## Instructions for the task
In the passage on static lambdas in C#, what does a static lambda's .Target property get set to?

## Passage shown
Static lambdas introduced in C# 9 allow us to mark a lambda expression as static to prevent it from capturing instance state.
However when you check the .Target property on the lambda it is still set, which is different to when you set an Action to a static method which has no target.
Action action = static () => Console.WriteLine("test");
if(action.Target != null)
{
// action unexpectedly holds a reference
}
Background: I'm trying to make a eventing system (not tied to the current event syntax) that uses weak references without needing reflection (MethodInfo). I was checking that .Target was null, but that doesn't work for static lambda, where the static lambda .Target is set to a nested singleton.
Because static delegates are slower than delegates to instance methods.
Here's the source straight from the horse's mouth: Comment on issue "Lambda method with no capture in static class generates instance method"
Here's an issue I opened awhile ago that would remove the need to do this: [fastthis] Delegate performance being eaten up by not passing this in dedicated register
The reason is deep in the guts of calling conventions. All delegate invocations are member function calls on the delegate method. In the ancestral platform, a static delegate compiled to only two instructions (pop
and jmp
indirect); however modern platforms pass arguments in registers rather than on the stack. This means an instance delegate invocation can compile to two instructions (mov
and jmp indirect
); however a static delegate has to compile to generate entire stack frame and copy all arguments, so it can remove the instance parameter from the argument list.

## Dataset

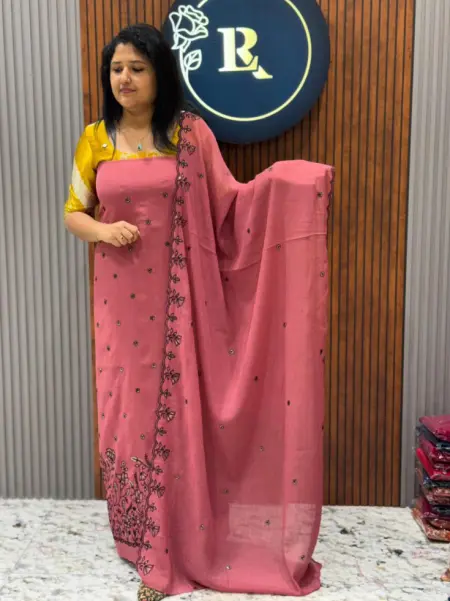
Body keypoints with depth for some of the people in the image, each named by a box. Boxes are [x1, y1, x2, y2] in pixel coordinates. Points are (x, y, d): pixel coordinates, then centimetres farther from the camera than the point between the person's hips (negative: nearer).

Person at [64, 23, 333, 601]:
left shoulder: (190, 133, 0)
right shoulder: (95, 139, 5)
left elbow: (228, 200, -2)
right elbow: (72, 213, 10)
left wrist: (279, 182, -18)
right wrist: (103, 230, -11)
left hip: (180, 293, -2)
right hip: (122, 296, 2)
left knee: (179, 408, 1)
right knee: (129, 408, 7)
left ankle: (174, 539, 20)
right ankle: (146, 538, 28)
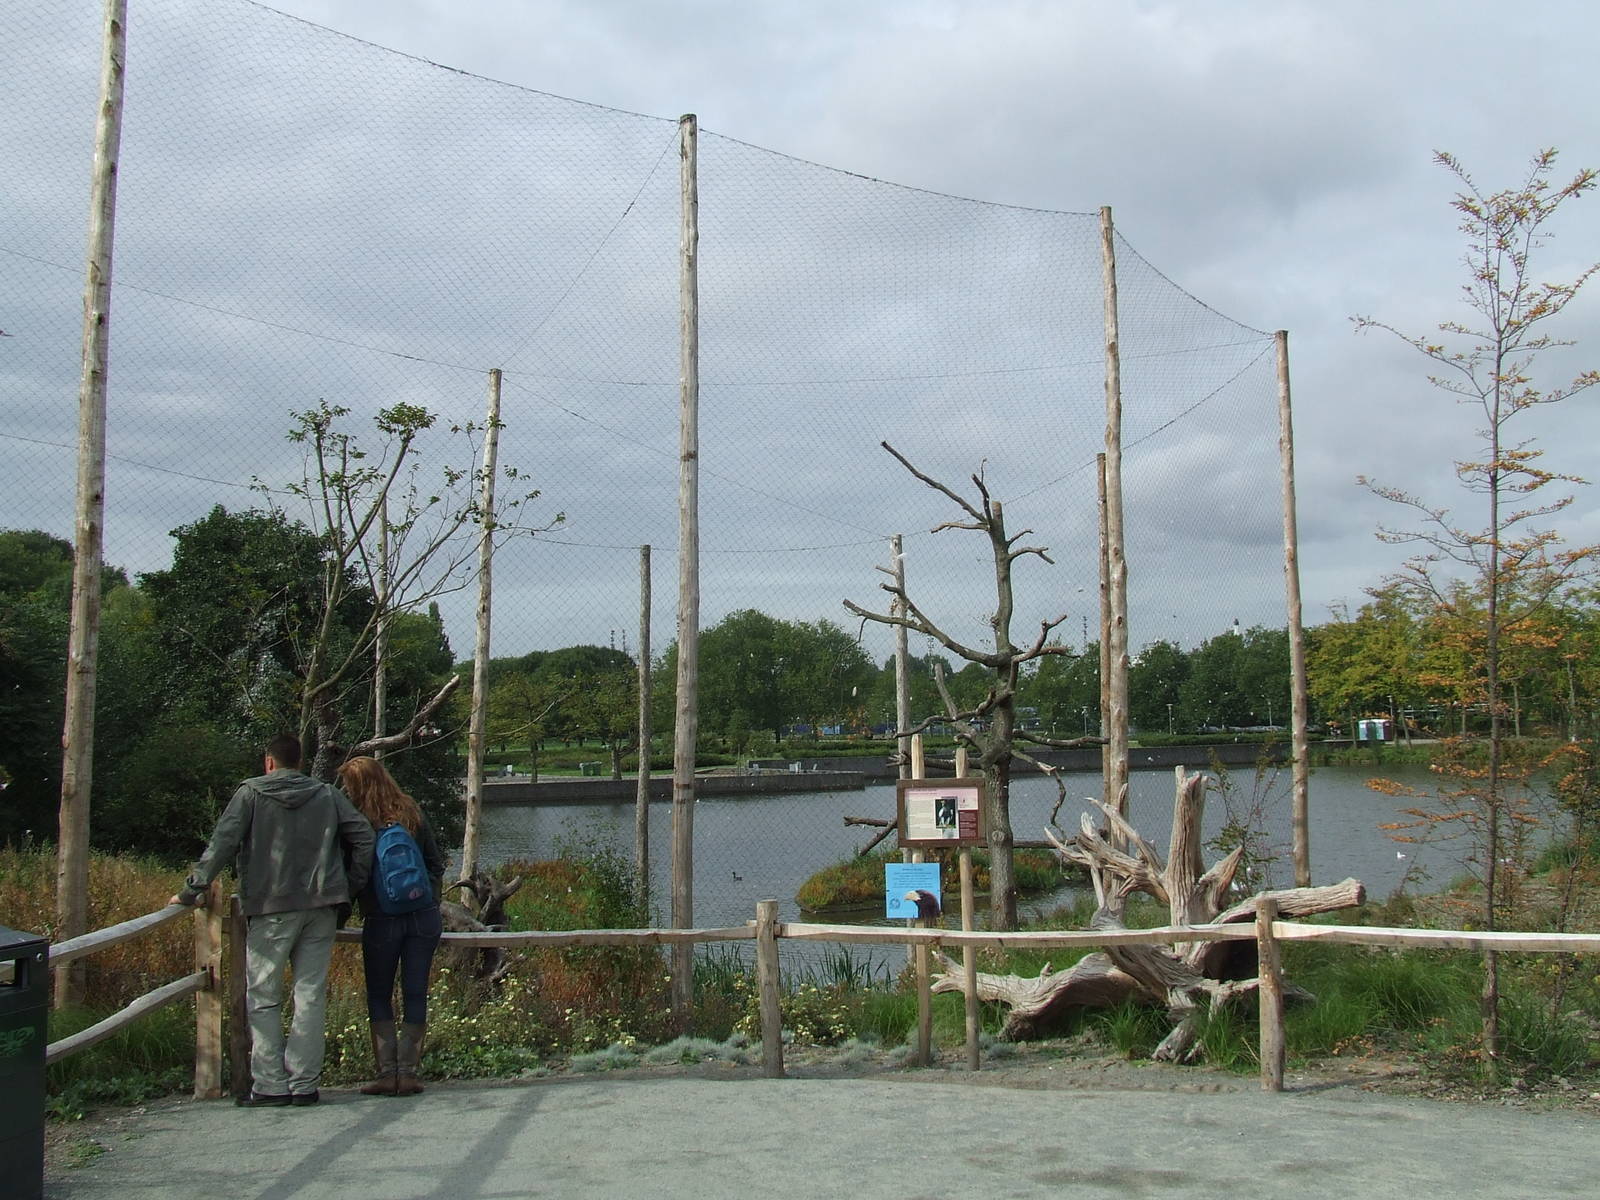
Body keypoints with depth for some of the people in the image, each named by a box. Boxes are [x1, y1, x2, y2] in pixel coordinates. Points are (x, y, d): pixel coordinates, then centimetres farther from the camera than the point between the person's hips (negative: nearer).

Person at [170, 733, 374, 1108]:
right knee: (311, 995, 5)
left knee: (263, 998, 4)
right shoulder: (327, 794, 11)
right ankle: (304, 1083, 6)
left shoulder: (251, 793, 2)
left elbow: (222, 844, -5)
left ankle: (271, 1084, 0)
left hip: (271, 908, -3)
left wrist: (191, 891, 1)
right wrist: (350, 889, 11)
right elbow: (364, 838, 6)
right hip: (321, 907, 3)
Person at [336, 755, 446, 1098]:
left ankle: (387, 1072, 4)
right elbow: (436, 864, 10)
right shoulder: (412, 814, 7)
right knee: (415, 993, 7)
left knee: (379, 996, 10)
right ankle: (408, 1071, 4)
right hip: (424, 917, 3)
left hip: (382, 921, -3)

...

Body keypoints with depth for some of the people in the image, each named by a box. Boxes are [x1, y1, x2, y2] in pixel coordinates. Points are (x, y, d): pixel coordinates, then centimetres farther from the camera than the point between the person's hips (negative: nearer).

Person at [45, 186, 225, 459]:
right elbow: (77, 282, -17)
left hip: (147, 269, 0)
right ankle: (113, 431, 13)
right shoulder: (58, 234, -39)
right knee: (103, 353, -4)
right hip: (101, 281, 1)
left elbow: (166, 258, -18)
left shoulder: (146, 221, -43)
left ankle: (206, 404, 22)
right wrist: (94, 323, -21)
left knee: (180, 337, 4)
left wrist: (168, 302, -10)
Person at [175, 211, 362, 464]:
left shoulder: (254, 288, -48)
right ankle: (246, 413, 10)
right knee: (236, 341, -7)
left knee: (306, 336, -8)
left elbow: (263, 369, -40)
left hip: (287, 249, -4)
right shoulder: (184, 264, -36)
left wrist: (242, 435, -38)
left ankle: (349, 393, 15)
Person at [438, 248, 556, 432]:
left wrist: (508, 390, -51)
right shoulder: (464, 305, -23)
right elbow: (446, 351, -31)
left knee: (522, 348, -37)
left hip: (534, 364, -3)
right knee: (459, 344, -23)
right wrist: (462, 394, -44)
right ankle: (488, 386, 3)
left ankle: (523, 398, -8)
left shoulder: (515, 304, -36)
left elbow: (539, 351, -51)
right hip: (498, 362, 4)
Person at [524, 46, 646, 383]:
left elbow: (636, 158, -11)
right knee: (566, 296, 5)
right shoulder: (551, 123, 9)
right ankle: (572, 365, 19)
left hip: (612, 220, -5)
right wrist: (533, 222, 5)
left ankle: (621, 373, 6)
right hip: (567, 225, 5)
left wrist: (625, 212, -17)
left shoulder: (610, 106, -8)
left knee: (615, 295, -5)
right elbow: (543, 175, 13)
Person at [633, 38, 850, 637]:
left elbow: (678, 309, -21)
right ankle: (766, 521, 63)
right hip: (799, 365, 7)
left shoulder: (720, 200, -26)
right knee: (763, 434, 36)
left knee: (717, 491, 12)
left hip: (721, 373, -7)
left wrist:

* * *

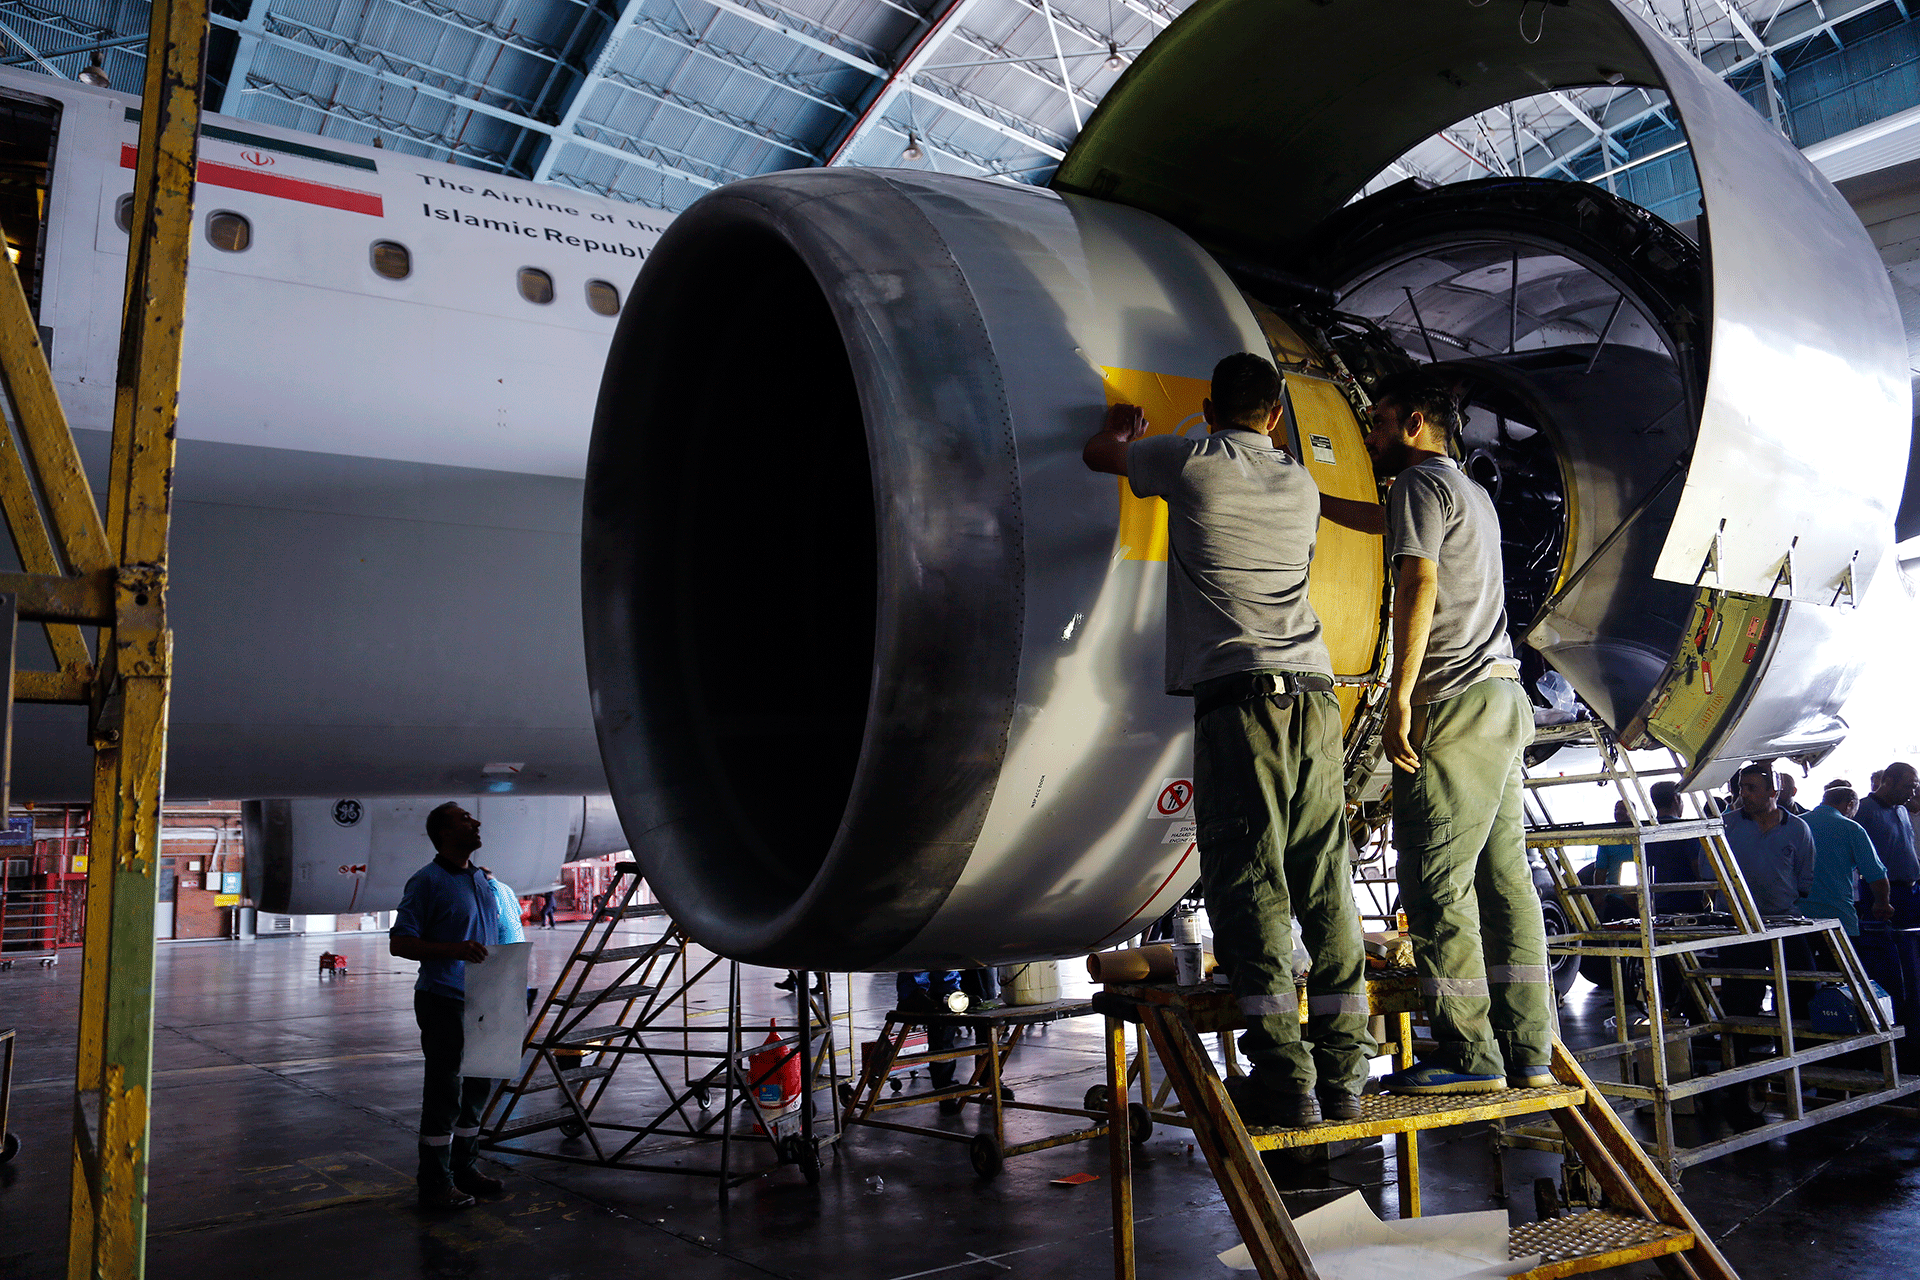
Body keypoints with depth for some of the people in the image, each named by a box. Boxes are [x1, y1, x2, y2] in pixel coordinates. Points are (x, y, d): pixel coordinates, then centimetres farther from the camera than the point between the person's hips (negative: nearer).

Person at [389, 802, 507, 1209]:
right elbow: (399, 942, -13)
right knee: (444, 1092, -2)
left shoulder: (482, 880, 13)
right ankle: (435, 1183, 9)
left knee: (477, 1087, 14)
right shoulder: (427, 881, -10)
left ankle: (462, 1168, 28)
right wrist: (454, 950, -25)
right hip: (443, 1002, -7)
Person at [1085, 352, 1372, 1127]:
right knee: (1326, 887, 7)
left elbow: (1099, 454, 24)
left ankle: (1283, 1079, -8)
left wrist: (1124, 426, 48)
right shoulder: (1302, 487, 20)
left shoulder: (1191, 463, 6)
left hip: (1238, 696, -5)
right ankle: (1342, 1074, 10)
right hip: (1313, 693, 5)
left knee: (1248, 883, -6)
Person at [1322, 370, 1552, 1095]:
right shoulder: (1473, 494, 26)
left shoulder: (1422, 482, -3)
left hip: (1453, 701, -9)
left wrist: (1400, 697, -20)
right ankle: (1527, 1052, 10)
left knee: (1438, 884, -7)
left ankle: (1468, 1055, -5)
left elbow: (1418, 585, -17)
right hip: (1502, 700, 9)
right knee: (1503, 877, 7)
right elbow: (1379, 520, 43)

## Exercise output
It is set to a nested singleton.